Accidents happen more frequently in inclement weather conditions, so it's important to make sure your teen's auto insurance policy provides adequate coverage through a company like The Flechsig Insurance Agency Inc. If you don't already have it, you might consider adding uninsured motorist coverage to the liability portion of your policy for the winter. This way, your teen's car gets repaired if an uninsured driver slides into him. Other coverage limits you should check include:

  • Bodily Injury
  • Property Damage
  • Comprehensive
  • Collision

Make sure that your teen carries limits high enough to cover damage caused to other driver, and consider lowering the deductible for your comprehensive and collision coverage. This way, if your teen is involved in an accident, your out-of-pocket expense is lower.

Hit the Brakes

Before your teen sets out for his first solo winter drive, take some time to teach him how to brake in icy or snowy conditions. According to AAA, the best way to apply the brakes when you're driving in icy conditions is threshold braking—applying firm, steady pressure to the brake pedal. Your teen can practice threshold braking by resting his foot on the floor and pressing the brake with the ball of his foot. He needs to make sure that he's applying consistent, slow pressure to bring the car to a slow stop.

Get Unstuck

Unless you want to drive to your teen's location to dig out the car when he gets stuck, teach him how to get his car out of a snow pile. Make sure he knows not to spin the tires—this could cause damage or overheat the tires. Instead, have him keep a bag of sand or an asphalt shingle in his car. Show him how to place it underneath the tires so that the tires can gain enough traction to pull the car out of the snow.

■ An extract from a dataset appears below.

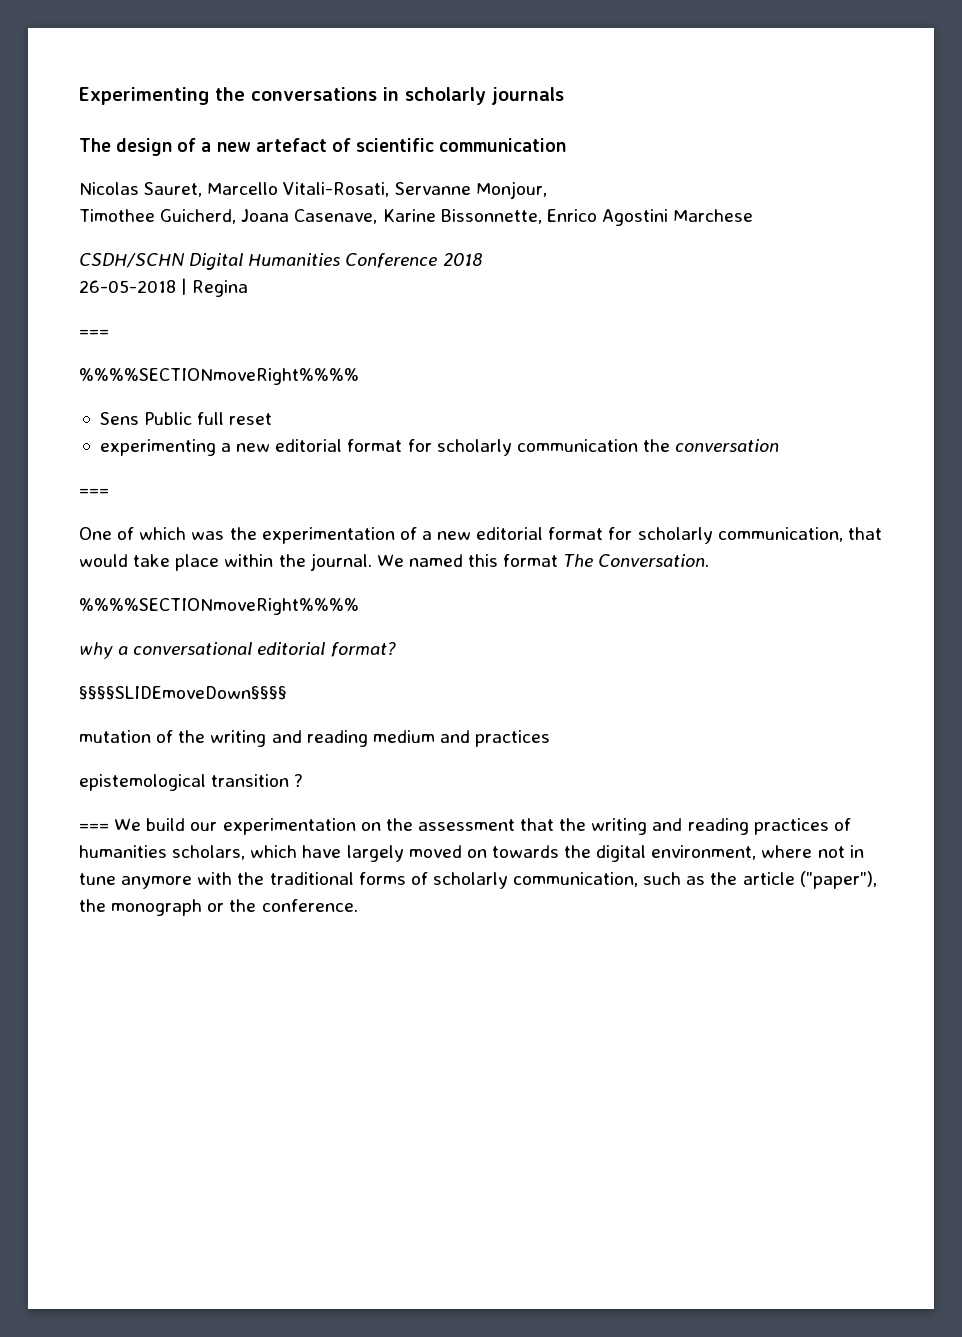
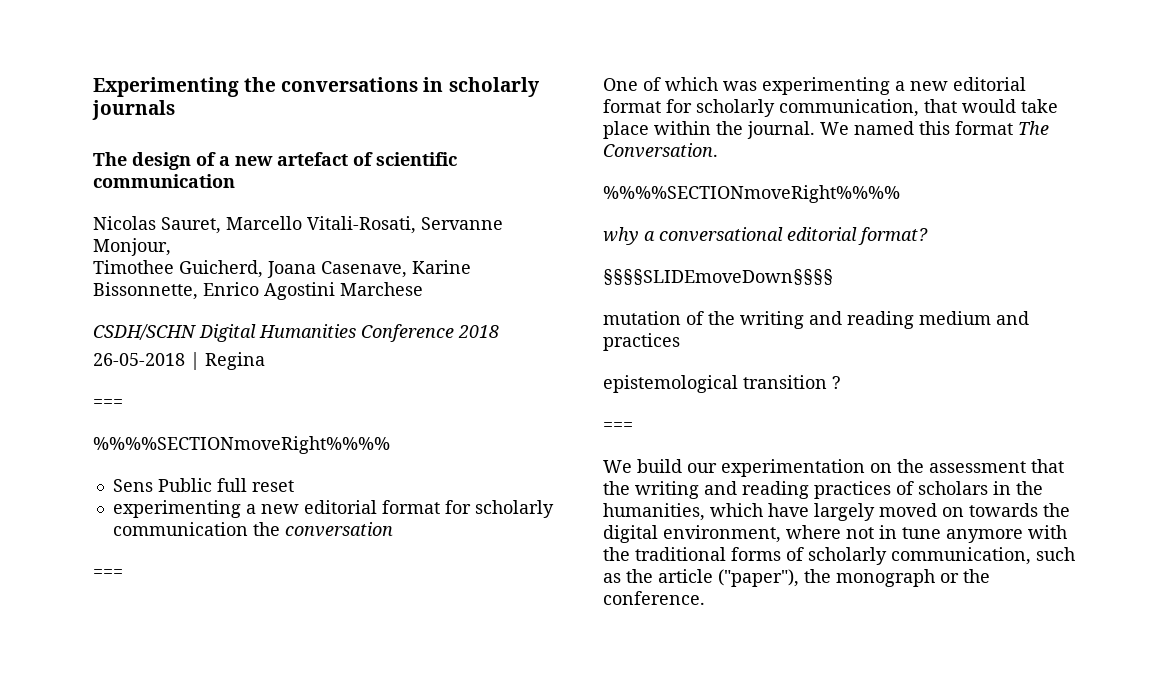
[229,527,417,544] the experimentation of -> [762,77,890,95] experimenting
(109, 827) none -> (633, 426) //
[79,845,246,860] humanities scholars, -> [918,481,1043,495] [603,503,705,521] scholars in the humanities,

Prepare an Emergency Survival Kit

Even though you don't want your teen to have any issues driving during the winter, you need to make sure he's prepared in a case a problem arises. Pack an emergency survival kit and put it in the trunk of his car. Include:

  • Flashlight
  • Spare tire
  • Ice scraper
  • Window deicer
  • Flares
  • Blanket
  • Small shovel
  • Jumper cables
  • Cell phone car charger

After you prepare the emergency survival kit, take some time to show your teen how to use the jumper cables and flares. Also, if he'll be driving long distances include some nonperishable snacks, water bottles, and extra clothes in his survival kit.

The fact is, you can't force your teen to hibernate through the winter. So, take some time to teach him how to handle the winter weather and make sure he's prepared for the season.